## [WORK INSTRUCTIONS]
The full set of entries has to be output exactly.

Source data:
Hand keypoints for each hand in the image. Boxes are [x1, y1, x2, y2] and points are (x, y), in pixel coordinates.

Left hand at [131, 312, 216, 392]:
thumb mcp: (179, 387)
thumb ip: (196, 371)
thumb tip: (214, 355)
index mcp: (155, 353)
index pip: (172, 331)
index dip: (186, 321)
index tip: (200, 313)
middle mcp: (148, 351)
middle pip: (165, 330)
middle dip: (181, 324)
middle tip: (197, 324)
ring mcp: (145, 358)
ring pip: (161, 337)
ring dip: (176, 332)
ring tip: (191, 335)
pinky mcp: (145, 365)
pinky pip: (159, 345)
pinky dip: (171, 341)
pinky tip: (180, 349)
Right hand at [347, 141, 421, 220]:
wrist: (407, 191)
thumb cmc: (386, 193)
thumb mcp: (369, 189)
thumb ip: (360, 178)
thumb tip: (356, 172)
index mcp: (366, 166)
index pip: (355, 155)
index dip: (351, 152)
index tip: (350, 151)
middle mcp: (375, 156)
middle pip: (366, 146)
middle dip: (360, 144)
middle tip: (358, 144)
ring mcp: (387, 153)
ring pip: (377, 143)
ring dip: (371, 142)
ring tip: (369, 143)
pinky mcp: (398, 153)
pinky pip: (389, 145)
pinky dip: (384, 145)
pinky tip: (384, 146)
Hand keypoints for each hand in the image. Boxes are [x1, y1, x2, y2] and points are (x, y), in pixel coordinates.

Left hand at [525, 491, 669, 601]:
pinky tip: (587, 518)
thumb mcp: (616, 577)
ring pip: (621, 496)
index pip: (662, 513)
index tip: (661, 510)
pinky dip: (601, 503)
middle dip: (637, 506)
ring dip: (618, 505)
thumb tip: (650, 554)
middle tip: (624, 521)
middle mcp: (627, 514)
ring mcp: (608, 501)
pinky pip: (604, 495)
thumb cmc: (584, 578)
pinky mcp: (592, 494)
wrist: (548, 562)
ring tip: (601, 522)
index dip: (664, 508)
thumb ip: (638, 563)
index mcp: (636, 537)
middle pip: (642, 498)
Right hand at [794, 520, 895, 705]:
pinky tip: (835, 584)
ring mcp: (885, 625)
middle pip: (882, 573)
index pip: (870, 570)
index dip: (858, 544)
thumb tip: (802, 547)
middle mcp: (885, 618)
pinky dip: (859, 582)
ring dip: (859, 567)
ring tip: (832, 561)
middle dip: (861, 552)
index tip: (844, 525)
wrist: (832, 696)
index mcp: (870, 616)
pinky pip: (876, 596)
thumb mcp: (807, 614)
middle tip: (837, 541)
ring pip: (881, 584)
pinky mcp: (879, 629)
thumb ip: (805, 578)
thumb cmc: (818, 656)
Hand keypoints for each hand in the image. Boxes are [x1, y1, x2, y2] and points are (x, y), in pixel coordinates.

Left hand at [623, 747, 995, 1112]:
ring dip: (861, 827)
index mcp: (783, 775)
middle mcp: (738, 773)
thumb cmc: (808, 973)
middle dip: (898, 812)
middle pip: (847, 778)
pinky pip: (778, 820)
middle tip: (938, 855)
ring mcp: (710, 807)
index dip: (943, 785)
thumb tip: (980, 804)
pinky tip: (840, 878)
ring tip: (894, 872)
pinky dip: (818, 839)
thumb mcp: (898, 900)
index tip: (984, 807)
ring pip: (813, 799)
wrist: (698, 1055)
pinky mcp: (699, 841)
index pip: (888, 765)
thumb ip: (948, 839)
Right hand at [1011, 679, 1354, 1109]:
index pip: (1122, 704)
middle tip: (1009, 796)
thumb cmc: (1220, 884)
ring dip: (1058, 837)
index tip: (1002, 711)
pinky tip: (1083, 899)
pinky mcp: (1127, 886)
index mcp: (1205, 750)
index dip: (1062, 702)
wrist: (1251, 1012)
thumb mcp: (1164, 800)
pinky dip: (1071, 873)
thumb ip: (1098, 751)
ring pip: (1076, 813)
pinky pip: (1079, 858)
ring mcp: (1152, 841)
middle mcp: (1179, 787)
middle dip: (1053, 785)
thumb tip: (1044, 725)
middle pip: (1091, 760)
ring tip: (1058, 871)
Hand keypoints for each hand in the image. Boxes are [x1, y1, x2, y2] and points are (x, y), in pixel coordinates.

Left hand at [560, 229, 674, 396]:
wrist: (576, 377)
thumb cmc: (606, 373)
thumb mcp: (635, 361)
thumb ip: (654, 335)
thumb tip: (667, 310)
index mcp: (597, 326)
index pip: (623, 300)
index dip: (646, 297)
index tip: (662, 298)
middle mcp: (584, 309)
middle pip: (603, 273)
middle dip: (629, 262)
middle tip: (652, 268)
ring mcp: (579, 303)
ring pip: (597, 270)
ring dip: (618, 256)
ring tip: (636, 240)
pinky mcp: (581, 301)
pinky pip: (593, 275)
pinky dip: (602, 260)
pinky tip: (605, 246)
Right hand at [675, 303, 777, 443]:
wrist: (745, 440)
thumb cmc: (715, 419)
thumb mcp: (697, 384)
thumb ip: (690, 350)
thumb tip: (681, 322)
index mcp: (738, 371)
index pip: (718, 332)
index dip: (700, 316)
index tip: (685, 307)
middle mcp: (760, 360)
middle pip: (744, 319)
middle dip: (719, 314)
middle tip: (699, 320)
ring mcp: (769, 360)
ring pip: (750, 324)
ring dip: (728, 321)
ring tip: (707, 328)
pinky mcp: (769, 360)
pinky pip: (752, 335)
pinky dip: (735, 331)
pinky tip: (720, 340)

## [FINISHED EXERCISE]
Hand keypoints for each hand in the image. Boxes are [x1, y1, x2, y2] and points are (x, y), in pixel coordinates.

Left hand at [131, 312, 216, 392]:
thumb mcp: (179, 387)
thumb ip: (196, 371)
thumb tip: (214, 355)
index mcp: (155, 353)
index pip: (172, 331)
index dip: (186, 321)
index tip: (200, 313)
middle mcp: (148, 351)
middle pip: (165, 330)
middle dip: (181, 324)
middle tip: (197, 324)
ring mcp: (145, 358)
ring pip: (161, 337)
ring dip: (176, 332)
ring tip: (191, 335)
pinky mcp: (145, 365)
pinky pip: (159, 345)
pinky dip: (171, 341)
pinky tip: (180, 349)
Right hand at [347, 141, 421, 220]:
wrist: (407, 191)
thumb cmc: (386, 193)
thumb mcp: (369, 189)
thumb ip: (360, 178)
thumb tip: (356, 172)
index mcp: (366, 166)
index pip: (355, 155)
index dip: (351, 152)
index tip: (350, 151)
middle mcp: (375, 156)
middle pip: (366, 146)
middle dip: (360, 144)
middle tip: (358, 144)
ring mcp: (387, 153)
ring pip: (377, 143)
ring dip: (371, 142)
ring tip: (369, 143)
pinky mcp: (398, 153)
pinky pip: (389, 145)
pinky dip: (384, 145)
pinky tip: (384, 146)
Hand keypoints for each hand in the image. Boxes are [x1, y1, x2, y2] and points are (x, y), in pixel coordinates.

Left hand at [525, 491, 669, 601]:
pinky tip: (587, 518)
thumb mcp: (616, 577)
ring pip: (621, 496)
index pip: (662, 513)
index tip: (661, 510)
pinky dip: (601, 503)
middle dip: (637, 506)
ring dip: (618, 505)
thumb tip: (650, 554)
middle tip: (624, 521)
middle mcp: (627, 514)
ring mcp: (608, 501)
pinky pip: (604, 495)
thumb cmc: (584, 578)
pinky mcp: (592, 494)
wrist: (548, 562)
ring tip: (601, 522)
index dip: (664, 508)
thumb ip: (638, 563)
index mcp: (636, 537)
middle pip: (642, 498)
Right hand at [794, 520, 895, 705]:
pinky tip: (835, 584)
ring mcp: (885, 625)
middle pip: (882, 573)
index pip: (870, 570)
index dip: (858, 544)
thumb tip: (802, 547)
middle mcp: (885, 618)
pinky dip: (859, 582)
ring dip: (859, 567)
ring tip: (832, 561)
middle dip: (861, 552)
index tip: (844, 525)
wrist: (832, 696)
index mcp: (870, 616)
pinky pip: (876, 596)
thumb mcp: (807, 614)
middle tip: (837, 541)
ring pip: (881, 584)
pinky mcp: (879, 629)
thumb ip: (805, 578)
thumb cmc: (818, 656)
Hand keypoints for each hand in the image. Boxes are [x1, y1, x2, y2] and points are (x, y), in pixel coordinates.

Left hand at [623, 747, 995, 1112]:
ring dip: (861, 827)
index mcp: (783, 775)
middle mcp: (738, 773)
thumb cmc: (808, 973)
middle dip: (898, 812)
middle pip: (847, 778)
pinky pip: (778, 820)
middle tip: (938, 855)
ring mcp: (710, 807)
index dip: (943, 785)
thumb tip: (980, 804)
pinky tip: (840, 878)
ring tip: (894, 872)
pinky dip: (818, 839)
thumb mcp: (898, 900)
index tip: (984, 807)
ring pip: (813, 799)
wrist: (698, 1055)
pinky mcp: (699, 841)
index pip: (888, 765)
thumb ip: (948, 839)
Right hand at [1011, 679, 1354, 1109]:
index pip: (1122, 704)
middle tip: (1009, 796)
thumb cmc: (1220, 884)
ring dip: (1058, 837)
index tip: (1002, 711)
pinky tip: (1083, 899)
pinky mcp: (1127, 886)
index mcp: (1205, 750)
index dip: (1062, 702)
wrist: (1251, 1012)
thumb mcp: (1164, 800)
pinky dip: (1071, 873)
thumb ip: (1098, 751)
ring pip: (1076, 813)
pinky pip: (1079, 858)
ring mcp: (1152, 841)
middle mcp: (1179, 787)
middle dip: (1053, 785)
thumb tip: (1044, 725)
middle pip: (1091, 760)
ring tip: (1058, 871)
Hand keypoints for each hand in the image. Boxes are [x1, y1, x2, y2] and points are (x, y), in pixel coordinates.

Left hand at [560, 229, 674, 396]:
wrist: (576, 377)
thumb cmc: (606, 373)
thumb mcp: (635, 361)
thumb ip: (654, 335)
thumb tip: (667, 310)
index mcp: (597, 326)
index pip: (623, 300)
index dip: (646, 297)
index tip: (662, 298)
middle mcp: (584, 309)
middle pip: (603, 273)
middle dip: (629, 262)
middle tip: (652, 268)
ring mcp: (579, 303)
ring pip: (597, 270)
ring dip: (618, 256)
ring tip: (636, 240)
pinky mcp: (581, 301)
pinky pip: (593, 275)
pinky dip: (602, 260)
pinky tip: (605, 246)
Right hand at [675, 303, 777, 443]:
wrist: (745, 440)
thumb cmc: (715, 419)
thumb mcp: (697, 384)
thumb ip: (690, 350)
thumb tip: (681, 322)
index mcp: (738, 371)
index pip: (718, 332)
index dip: (700, 316)
index tip: (685, 307)
middle mcp: (760, 360)
middle pip: (744, 319)
middle dip: (719, 314)
middle tip: (699, 320)
ring mcp: (769, 360)
ring pip: (750, 324)
ring dip: (728, 321)
ring tip: (707, 328)
pinky mcp: (769, 360)
pinky pip: (752, 335)
pinky dip: (735, 331)
pinky tip: (720, 340)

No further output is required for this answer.